Work instruction
Find the lines of data that contain the string "setting", then list them.

Data for analysis
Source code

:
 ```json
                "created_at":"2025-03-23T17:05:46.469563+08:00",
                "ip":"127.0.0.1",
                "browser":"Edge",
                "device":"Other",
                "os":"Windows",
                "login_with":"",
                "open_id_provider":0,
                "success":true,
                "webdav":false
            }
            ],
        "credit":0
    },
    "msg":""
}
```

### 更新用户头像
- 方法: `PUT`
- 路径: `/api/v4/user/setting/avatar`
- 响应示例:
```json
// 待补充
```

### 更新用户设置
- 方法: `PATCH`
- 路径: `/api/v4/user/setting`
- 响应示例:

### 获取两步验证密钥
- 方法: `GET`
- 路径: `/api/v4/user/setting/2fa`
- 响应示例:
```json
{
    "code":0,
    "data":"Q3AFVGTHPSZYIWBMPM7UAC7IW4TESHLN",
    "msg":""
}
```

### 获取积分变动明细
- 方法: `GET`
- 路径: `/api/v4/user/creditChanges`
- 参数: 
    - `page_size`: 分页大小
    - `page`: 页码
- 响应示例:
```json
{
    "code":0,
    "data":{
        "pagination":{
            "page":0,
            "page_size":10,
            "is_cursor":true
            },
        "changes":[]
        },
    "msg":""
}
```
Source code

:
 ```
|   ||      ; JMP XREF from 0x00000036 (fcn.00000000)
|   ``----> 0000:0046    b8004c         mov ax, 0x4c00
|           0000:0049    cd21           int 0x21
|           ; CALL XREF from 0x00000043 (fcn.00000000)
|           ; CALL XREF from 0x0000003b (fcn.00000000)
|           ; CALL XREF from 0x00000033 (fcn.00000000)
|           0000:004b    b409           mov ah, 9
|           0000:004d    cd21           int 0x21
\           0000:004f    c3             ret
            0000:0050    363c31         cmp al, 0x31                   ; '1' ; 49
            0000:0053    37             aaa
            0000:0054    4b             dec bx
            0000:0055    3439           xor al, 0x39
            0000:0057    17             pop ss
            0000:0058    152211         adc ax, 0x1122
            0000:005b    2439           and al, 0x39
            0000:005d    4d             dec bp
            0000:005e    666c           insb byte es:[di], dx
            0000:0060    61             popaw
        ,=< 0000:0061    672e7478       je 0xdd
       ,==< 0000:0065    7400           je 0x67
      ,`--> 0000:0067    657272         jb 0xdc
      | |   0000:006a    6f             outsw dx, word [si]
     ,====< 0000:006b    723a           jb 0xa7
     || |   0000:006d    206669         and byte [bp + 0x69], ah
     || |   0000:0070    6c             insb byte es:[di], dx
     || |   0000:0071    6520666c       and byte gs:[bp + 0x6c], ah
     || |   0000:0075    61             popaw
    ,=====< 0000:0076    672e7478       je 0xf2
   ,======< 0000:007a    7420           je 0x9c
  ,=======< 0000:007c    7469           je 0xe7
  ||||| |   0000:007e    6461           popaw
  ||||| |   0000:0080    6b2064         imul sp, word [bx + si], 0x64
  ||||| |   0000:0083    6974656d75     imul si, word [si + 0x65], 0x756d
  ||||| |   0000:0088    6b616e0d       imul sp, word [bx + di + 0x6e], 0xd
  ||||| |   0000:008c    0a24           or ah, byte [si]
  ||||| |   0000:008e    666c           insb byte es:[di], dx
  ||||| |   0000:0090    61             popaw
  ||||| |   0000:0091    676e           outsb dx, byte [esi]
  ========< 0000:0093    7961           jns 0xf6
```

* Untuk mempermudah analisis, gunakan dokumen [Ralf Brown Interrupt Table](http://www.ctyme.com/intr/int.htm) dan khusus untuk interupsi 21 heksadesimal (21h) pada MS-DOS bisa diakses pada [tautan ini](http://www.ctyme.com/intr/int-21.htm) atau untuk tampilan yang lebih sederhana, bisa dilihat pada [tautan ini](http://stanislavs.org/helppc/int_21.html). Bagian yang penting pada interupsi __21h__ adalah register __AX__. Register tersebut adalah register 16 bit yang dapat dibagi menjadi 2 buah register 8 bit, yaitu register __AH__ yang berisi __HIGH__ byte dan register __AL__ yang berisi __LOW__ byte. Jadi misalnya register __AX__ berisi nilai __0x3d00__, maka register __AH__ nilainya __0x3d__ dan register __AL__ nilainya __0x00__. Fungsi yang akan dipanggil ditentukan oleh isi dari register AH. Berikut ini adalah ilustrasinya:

Task response
- 路径: `/api/v4/user/setting/avatar`
- 路径: `/api/v4/user/setting`
- 路径: `/api/v4/user/setting/2fa`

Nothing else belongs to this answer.